Stanford University PhD student and Center for Integrated Facility Engineering fellow Yan-Ping Wang ran simulations based on the data to determine how to maximize the accuracy of each crane pick, then rated each recorded pick red to green. This gave Clark Pacific the granularity of feedback it needed to make better informed decisions when those results were sent to field supervisors. Mohle said Clark Pacific is now rolling out CraneView company-wide and wants to do automated field reports to give more time to project executives.
"We achieved 75 fewer minutes of idle crane time per project," Mohle said. He also said that crane operators instantly warmed to CraneView when it shortened their days and moved projects along faster.
Better Building Through Coding
Getting the right data into the right hands often requires building bridges between disparate design software systems. Representatives from BuroHappold, HOK and HMC Architects discussed how to build those bridges. A key is fostering collaboration across disciplines through the common language of code.
Kayleigh Houde, computational community leader at BuroHappold, discussed the firm’s Building Habitats and object Model (BHoM), coded not only by software developers, but by engineers from a variety of disciplines. “BHoM has allowed a lot of trans-disciplinary skill sharing. Once you realize that a duct and a beam are not that dissimilar to each other, it allows you to borrow concepts from other ideas or start to link different toolkits together,” says Houde.
HOK senior structural engineer Mark Hendel discussed HOK’s Stream tool, which links several applications to provide real time construction design and performance feedback. Stream has been used to rapidly prototype the Halo Video Board at Atlanta’s Mercedes-Benz stadium, the largest video board in the U,S,
Tadeh Hakopian, design technology manager at HMC Architects, evangelized for analyzing and leveraging your talent pool. The firm is prototyping a tool that uses employee data to find the right person for a given task, based on that data. “We can create a profile for [an employee] that a project manager can use ... to fill out a team better, ” he said, describing the software tool his firm custom built for the job.
Building Trust With Data
One of the key issues in any data handoff is trust. Can field personnel trust the numbers other project team members are giving them? Are the numbers being recorded on site accurate?

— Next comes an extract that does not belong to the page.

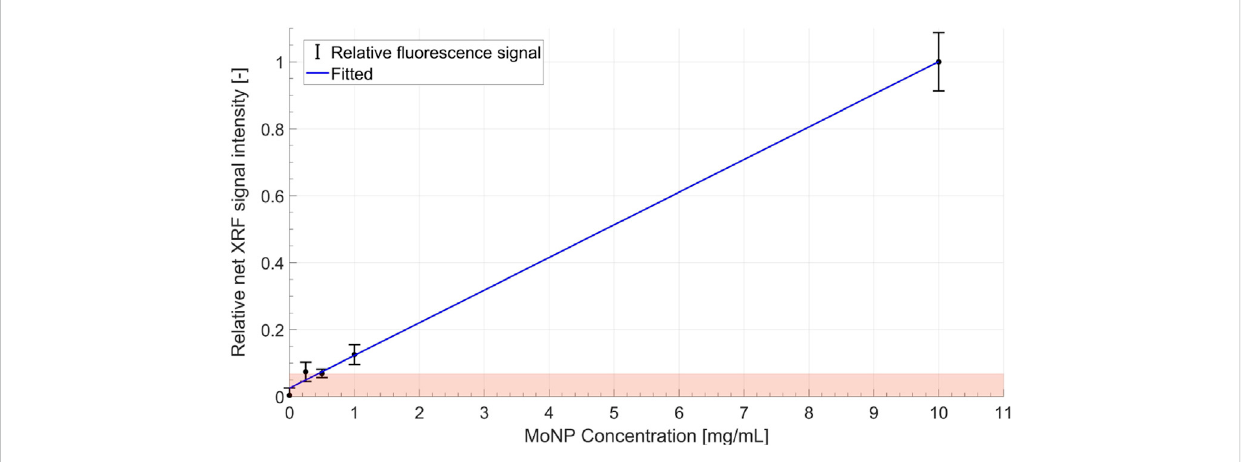
FIGURE 11 Calibration curve showing a linear increase in the relative (normalized by the maximum net XRF signal intensity) net XRF signal intensity with increasingMoNPconcentration.Herearelaxednoiselimitisconsideredduetothelow-countstatisticsinMoNPimaging,i.e.,theboundaryoftheshaded zone represents the 1.96 σ (i.e., ~ 95 % con fi dence interval) background level above the intercept of the calibration curve. The detection sensitivity is de fi ned as the least detectable sample, i.e., 0.5 mg/mL.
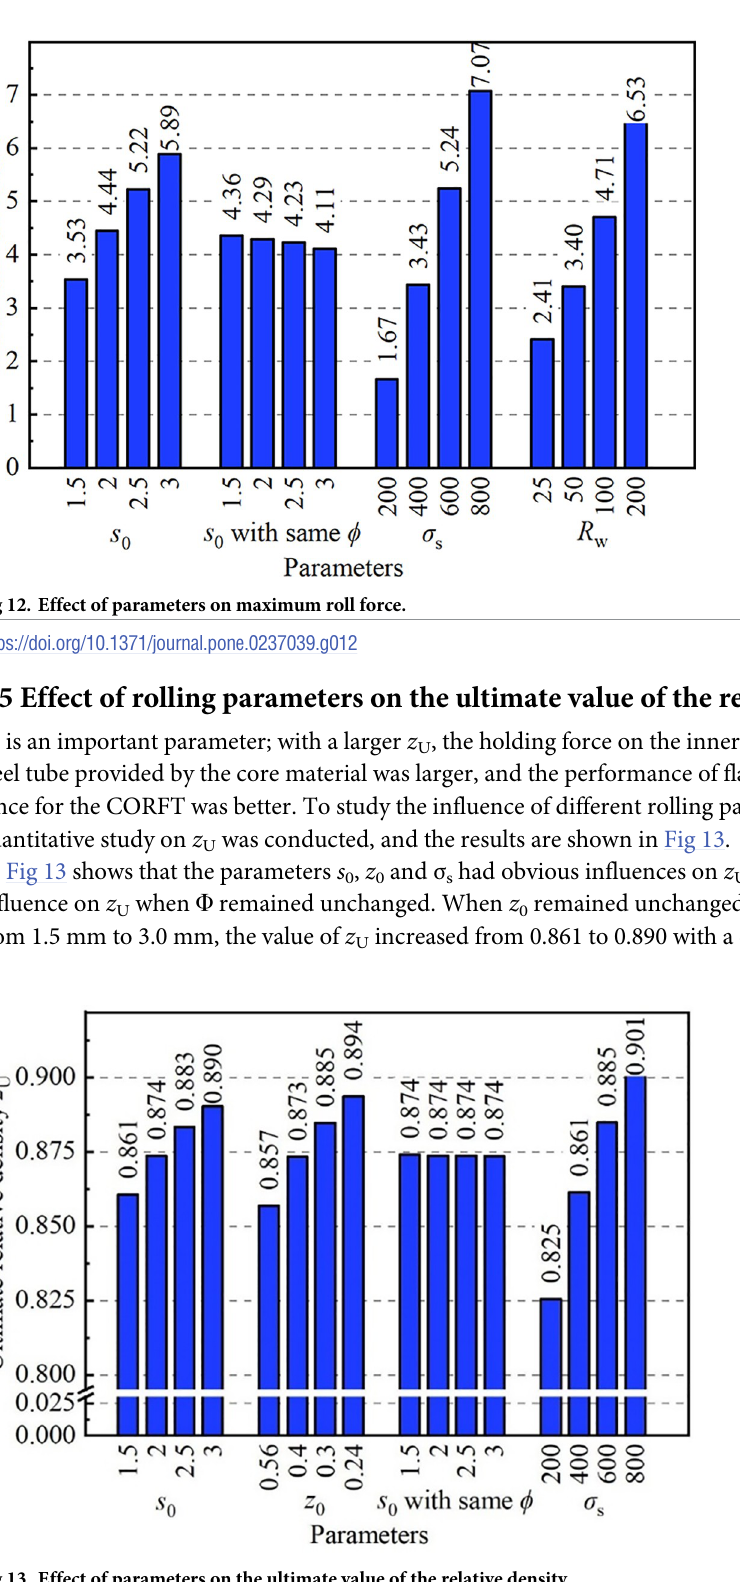
Fig 13. Effect of parameters on the ultimate value of the relative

One potential solution is the use of a blockchain, or digital ledger. In popular culture, blockchain technology is often conflated with cryptocurrencies such as Bitcoin, but the technology can have practical uses for verifying deliveries and work completed, according to the panelists in the “Smart Contracts and Blockchain” session.
“We’re looking to bridge the trust gap between transaction parties,” said Michael Matthews, senior vice president at Data Gumbo. “As long as the parties agree on the data sources … a blockchain can be used for storing information.”
Data Gumbo has worked with clients in the oil and gas industry on using blockchains to verify deliveries of materials to drill sites, even confirming personnel arrivals and departures on offshore rigs. The system allows for automatic upload of data from sensors or automated reports into the private blockchain, or digital ledger, which keeps an immutable record of of all the incoming data. As the contractor and owner can now get same-day updates on all incremental work performed, payment times can be dramatically decrease, said Matthews.
The “smart contracts” that use blockchains to confirm work completed can even be slightly modified versions of standard contract documents in construction, according to Scott Greer, partner at the law firm King & Spalding.
“At first I thought smart contract was a separate contract document, but that’s not the case,” he explained, adding it's just a matter of a few addendums to model contract documents. If anything, the hardest part is deciding what automatic reporting functions should be sending data to the blockchain. “Make sure what you want to automate is something the computer can actually do,” added Greer.